September 05, 2006 —
C.C. Jay Kuo
Jay Kuo, who joined the USC faculty in 1989 and is one of the creators of the widely used MPEG video compression system, is the newest director of the Viterbi Schools Signal and Image Processing Institute, Viterbi School Department of Electrical Engineering Systems chair Alexander A. Sawchuk announced Sept. 5.
Established in 1971 under the deanship of the legendary Zohrab Kaprielian by William K. Pratt and Harry C. Andrews with support from the Defense Advanced, SIPI was the first academic unit in its speciality, and has become internationally known as a center for its discipline. SIPI research created the now universally used JPEG and MPEG systems
Kuo will also assume directorship of the allied USC Signal Image Processing Group (SIPG). Sawchuk commended the outgoing director, Antonio Ortega, for "outstanding previous service" at SIPI. Ortega, like Kuo, is a specialist in image and video compression.
Kuo is a professor in the Viterbi School Depatment of Elecrical Engineering, and member of SIAM, ACM, a Fellow of IEEE and SPIE. He is Editor-in-Chief for the Journal of Visual Communication and Image Representation
, Associate Editor for IEEE Transactions on Speech and Audio Processing
and Editor for the Journal of Information Science and Engineering
and the RURASIP Journal of Applied Signal Processing.
He served as Associate Editor for IEEE Transactions on Image Processing in 1995-98 and IEEE Transactions on Circuits and Systems for Video Technology in 1995-1997. Kuo received the National Science Foundation Young Investigator Award and Presidential Faculty Fellow Award in 1992 and 1993, respectively. He has guided 35 students to their Ph.D. degrees and is the author or co-author of more than 500 technical publications in international conferences and journals as well as three books. He holds a Ph.D. in Electrical Engineering from MIT.

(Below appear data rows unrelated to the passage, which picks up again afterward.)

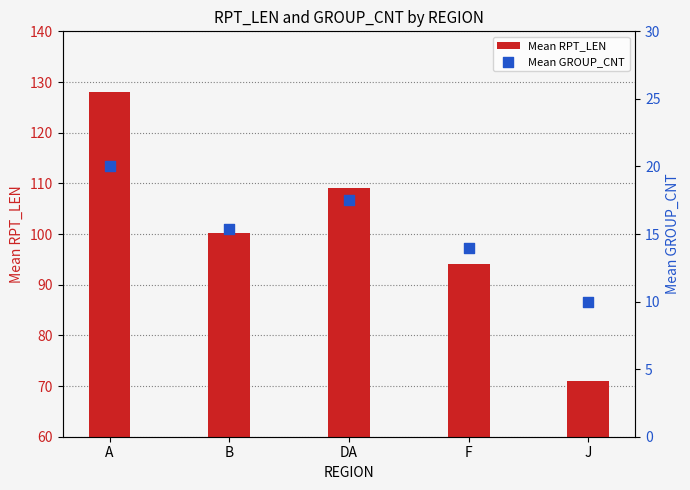

Is the value of Mean RPT_LEN at DA greater than the value of Mean GROUP_CNT at A?

Yes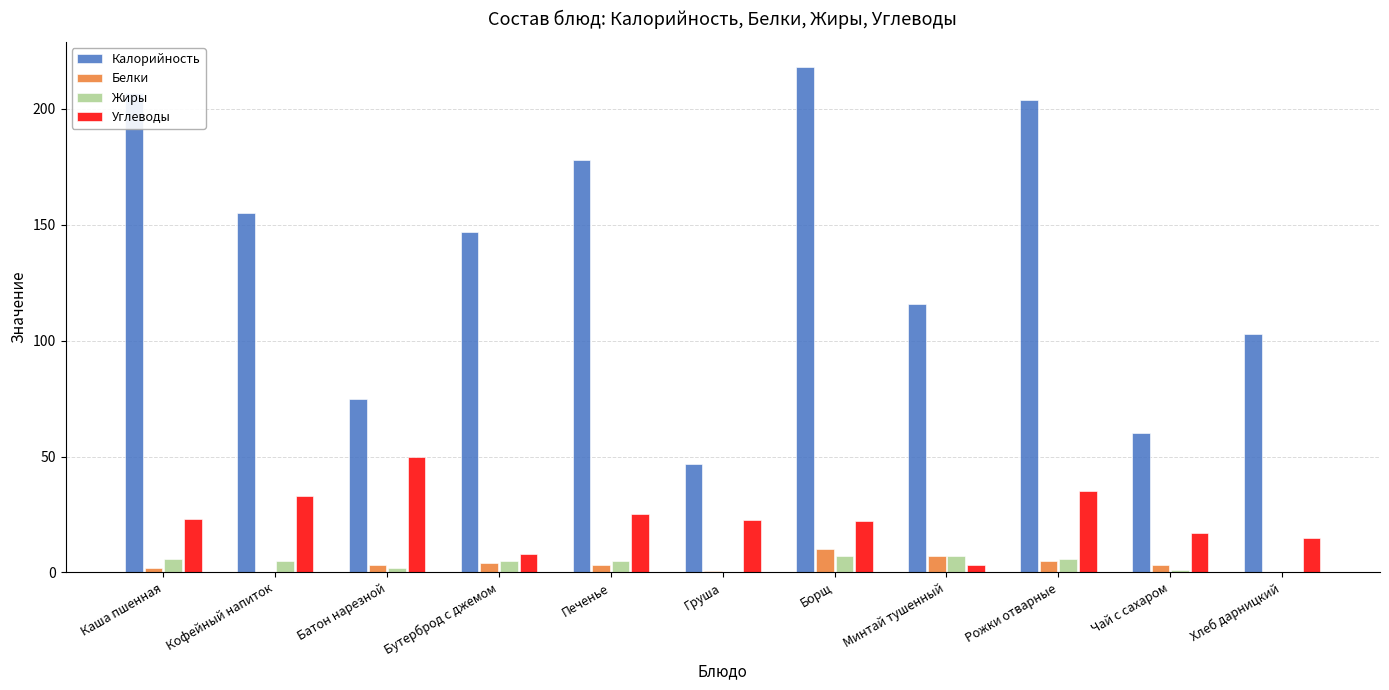

What are all the series names shown in the legend?

Калорийность, Белки, Жиры, Углеводы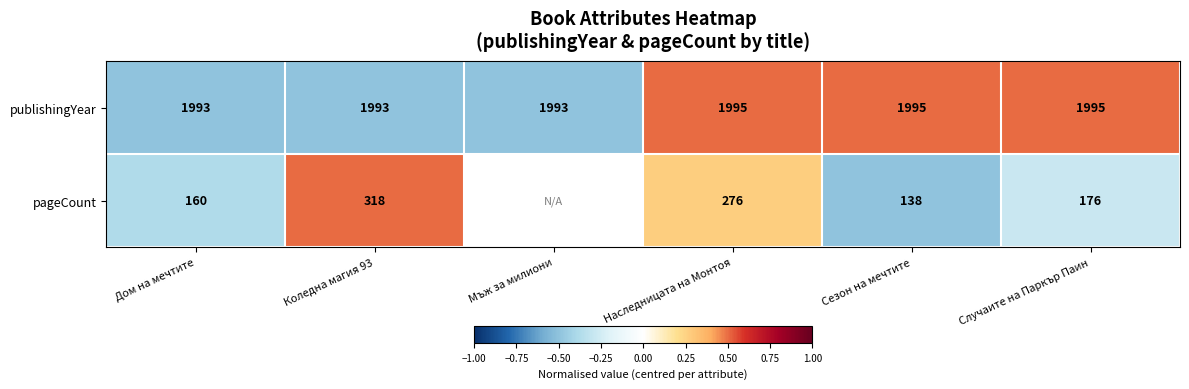

At Сезон на мечтите, list the series in order from smallest to largest.

pageCount, publishingYear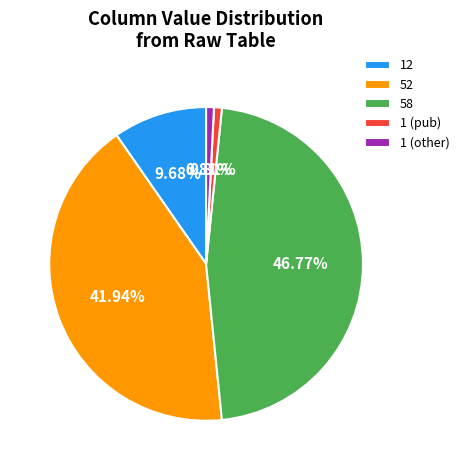

To the nearest percent, what is the difference between the largest and smallest slice percentages?

46%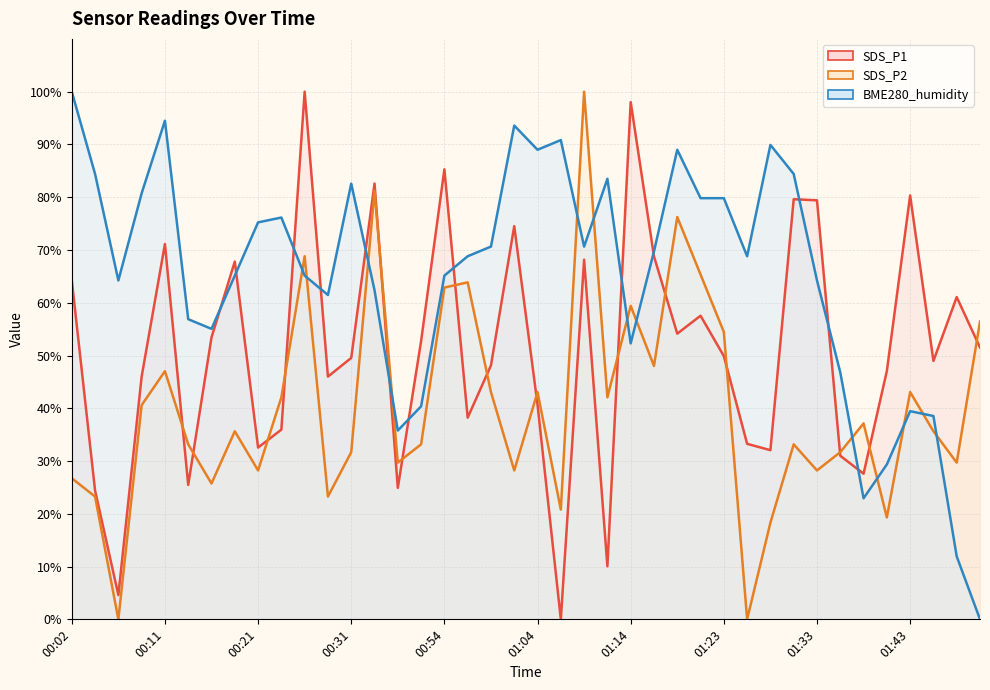

Where is BME280_humidity (line) nearest to the value 49?

33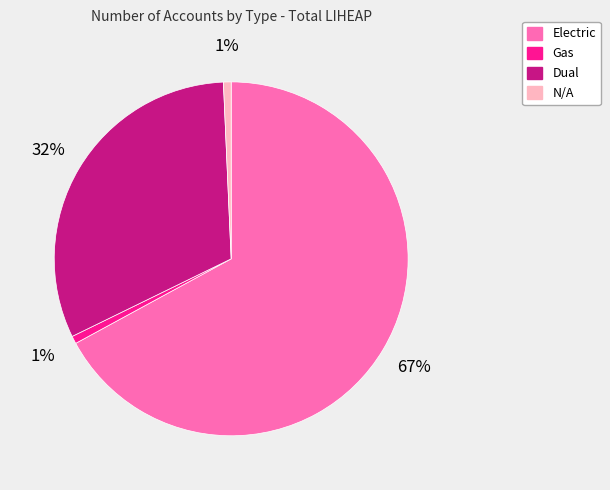

True or false: Gas accounts for 1% of the total.

True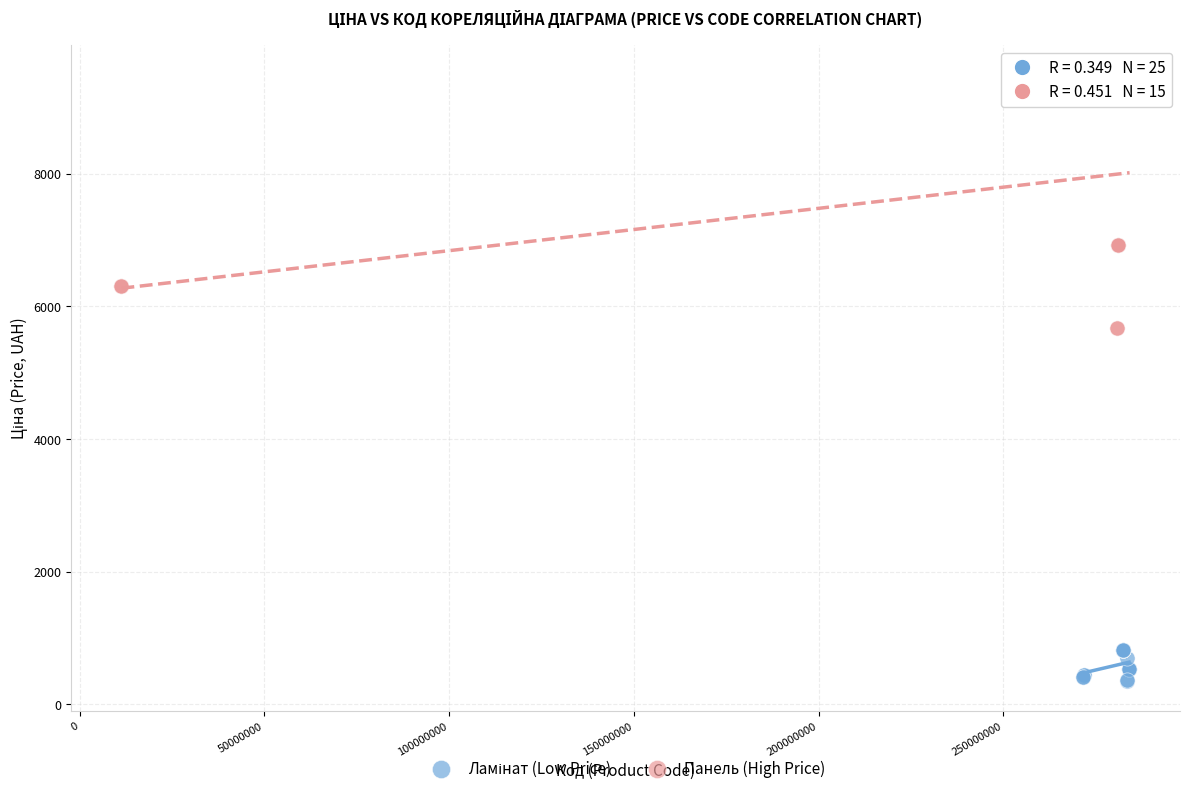

Which series contains the highest Y value?

Панель (High Price)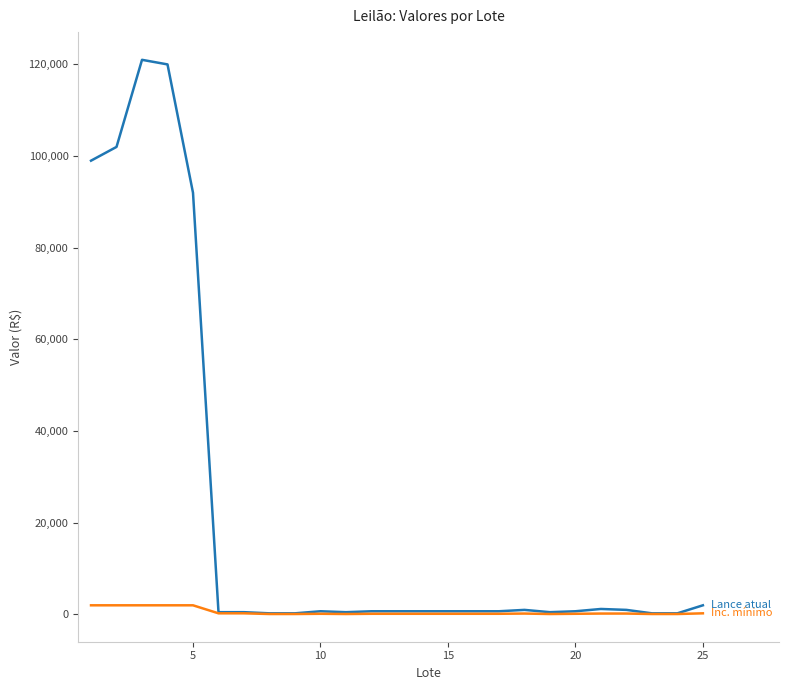

What is the greatest value displayed?

121000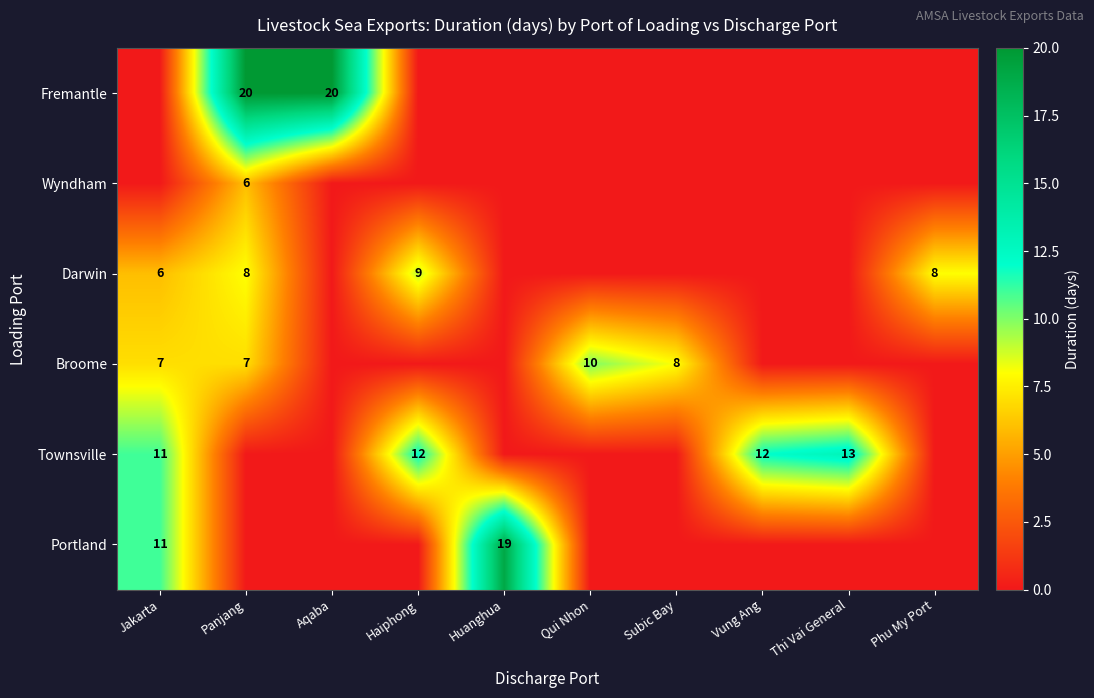

Is it true that Darwin equals 12 at Panjang?

False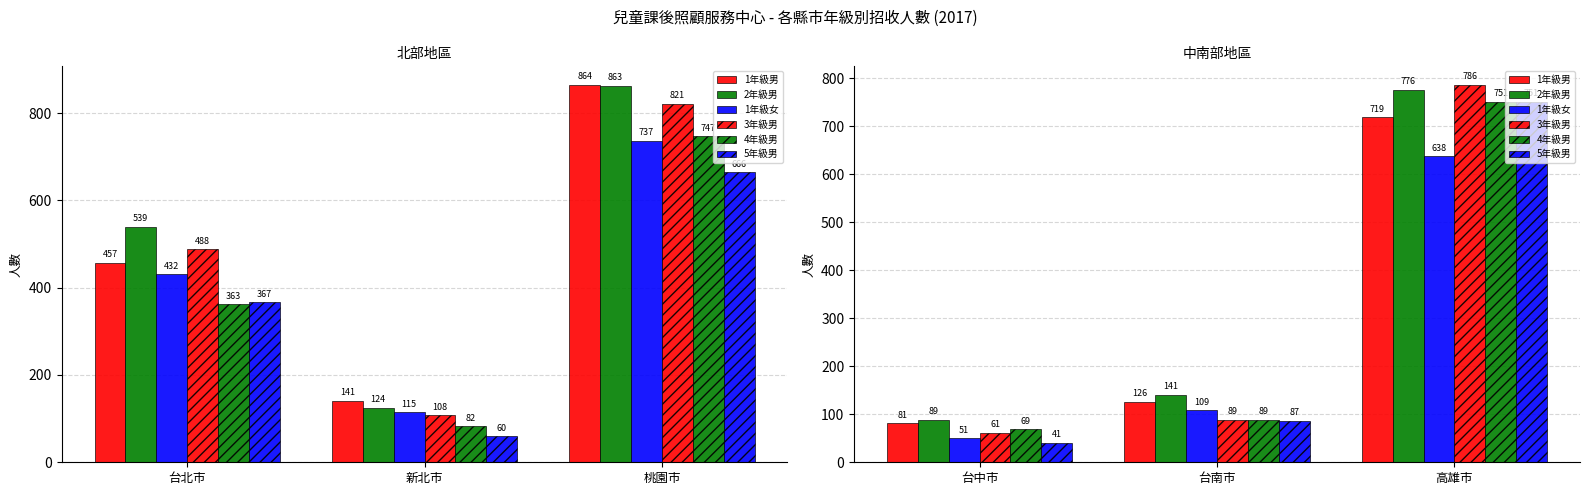

What position from the right is 台中市?

3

offers details on SIPI's history and current work: "Research in SIPI has been at the forefront of signal processing with fundamental work on the development of signal processing theory based on higher-order statistics, fuzzy logic and artificial neural networks. SIPI researchers are also active in the design of VLSI, optical and opto-electronic systems for fast implementation of signal processing algorithms.
"Faculty in SIPI are involved in applying state of the art signal processing techniques to a wide range of real world problems. Recent applications include medical imaging, array signal processing, immersive audio, video image compression and other multimedia related technologies. Faculty and students in SIPI have access to a number of world class facilities including image compression, immersive audio, and optical computing labs. Facilities for fabrication of microelectronic and electro-optical devices and a network of workstations and computers provide a rich infrastructure for research in signal and image processing."